Report each line of the data below that contains the word "العربية".

═══ Listed records

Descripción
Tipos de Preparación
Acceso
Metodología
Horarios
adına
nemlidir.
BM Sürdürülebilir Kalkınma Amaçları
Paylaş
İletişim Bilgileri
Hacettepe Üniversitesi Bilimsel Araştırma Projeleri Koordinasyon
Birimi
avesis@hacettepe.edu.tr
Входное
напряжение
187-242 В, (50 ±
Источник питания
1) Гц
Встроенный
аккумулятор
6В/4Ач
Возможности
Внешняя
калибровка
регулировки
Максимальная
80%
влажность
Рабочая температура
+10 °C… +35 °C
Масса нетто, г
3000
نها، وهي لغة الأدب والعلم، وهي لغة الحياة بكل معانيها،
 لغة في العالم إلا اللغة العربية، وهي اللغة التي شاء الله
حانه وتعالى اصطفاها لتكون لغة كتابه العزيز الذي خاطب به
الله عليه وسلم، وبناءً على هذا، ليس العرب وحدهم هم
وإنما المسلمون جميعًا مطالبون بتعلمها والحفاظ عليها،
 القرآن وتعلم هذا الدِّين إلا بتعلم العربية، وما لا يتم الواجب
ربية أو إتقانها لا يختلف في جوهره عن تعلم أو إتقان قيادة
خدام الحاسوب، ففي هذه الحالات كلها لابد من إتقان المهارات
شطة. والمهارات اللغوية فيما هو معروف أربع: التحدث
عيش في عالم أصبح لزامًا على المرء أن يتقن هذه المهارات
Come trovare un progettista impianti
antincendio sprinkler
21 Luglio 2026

══════
═══ Listed records

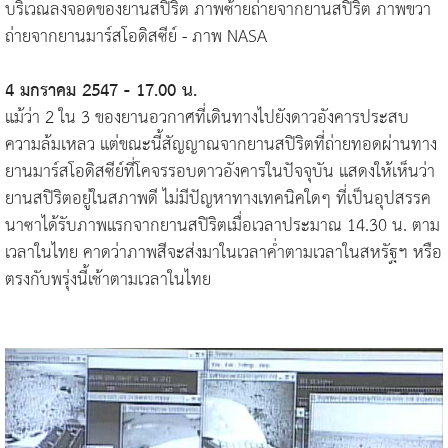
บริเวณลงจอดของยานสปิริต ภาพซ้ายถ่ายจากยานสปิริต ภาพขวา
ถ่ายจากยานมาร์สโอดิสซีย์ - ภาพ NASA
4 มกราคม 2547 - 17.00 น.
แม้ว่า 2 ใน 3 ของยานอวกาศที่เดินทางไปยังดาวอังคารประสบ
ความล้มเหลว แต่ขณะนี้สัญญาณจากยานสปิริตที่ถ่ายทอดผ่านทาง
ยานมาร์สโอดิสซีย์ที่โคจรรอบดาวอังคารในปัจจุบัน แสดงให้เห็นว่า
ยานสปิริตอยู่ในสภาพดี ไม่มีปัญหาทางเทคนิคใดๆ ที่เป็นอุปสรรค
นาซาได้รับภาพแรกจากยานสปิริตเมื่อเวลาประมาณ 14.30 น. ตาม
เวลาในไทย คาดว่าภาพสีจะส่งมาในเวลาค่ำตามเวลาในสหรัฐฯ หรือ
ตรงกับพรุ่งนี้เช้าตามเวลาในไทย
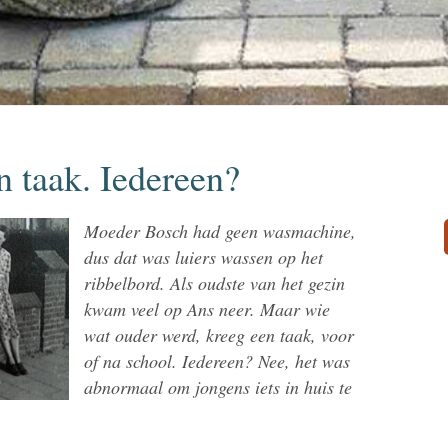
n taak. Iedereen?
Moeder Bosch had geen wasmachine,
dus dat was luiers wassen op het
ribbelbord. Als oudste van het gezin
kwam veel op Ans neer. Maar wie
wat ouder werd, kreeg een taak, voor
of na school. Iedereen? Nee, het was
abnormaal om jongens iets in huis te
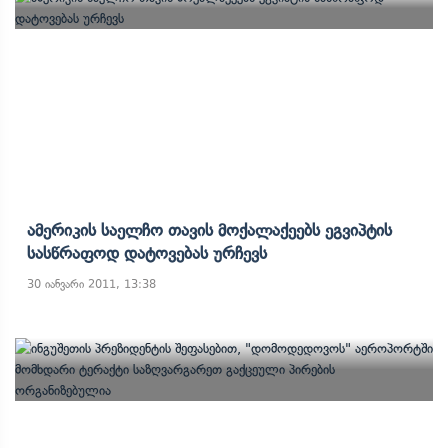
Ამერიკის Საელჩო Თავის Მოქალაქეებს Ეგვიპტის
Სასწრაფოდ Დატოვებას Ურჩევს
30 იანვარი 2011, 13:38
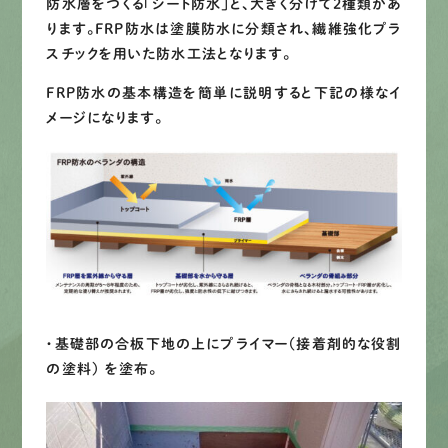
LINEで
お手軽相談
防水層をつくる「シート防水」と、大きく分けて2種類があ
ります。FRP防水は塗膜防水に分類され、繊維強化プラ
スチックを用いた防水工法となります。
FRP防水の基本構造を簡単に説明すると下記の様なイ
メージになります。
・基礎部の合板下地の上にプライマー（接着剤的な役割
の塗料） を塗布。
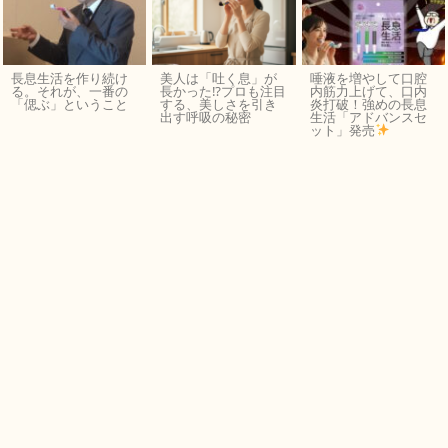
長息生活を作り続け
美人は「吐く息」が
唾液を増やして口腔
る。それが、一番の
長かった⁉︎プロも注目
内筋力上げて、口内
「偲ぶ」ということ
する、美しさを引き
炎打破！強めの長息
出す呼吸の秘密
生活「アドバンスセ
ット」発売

══════

§ **Task answer**:
 لغة في العالم إلا اللغة العربية، وهي اللغة التي شاء الله
 القرآن وتعلم هذا الدِّين إلا بتعلم العربية، وما لا يتم الواجب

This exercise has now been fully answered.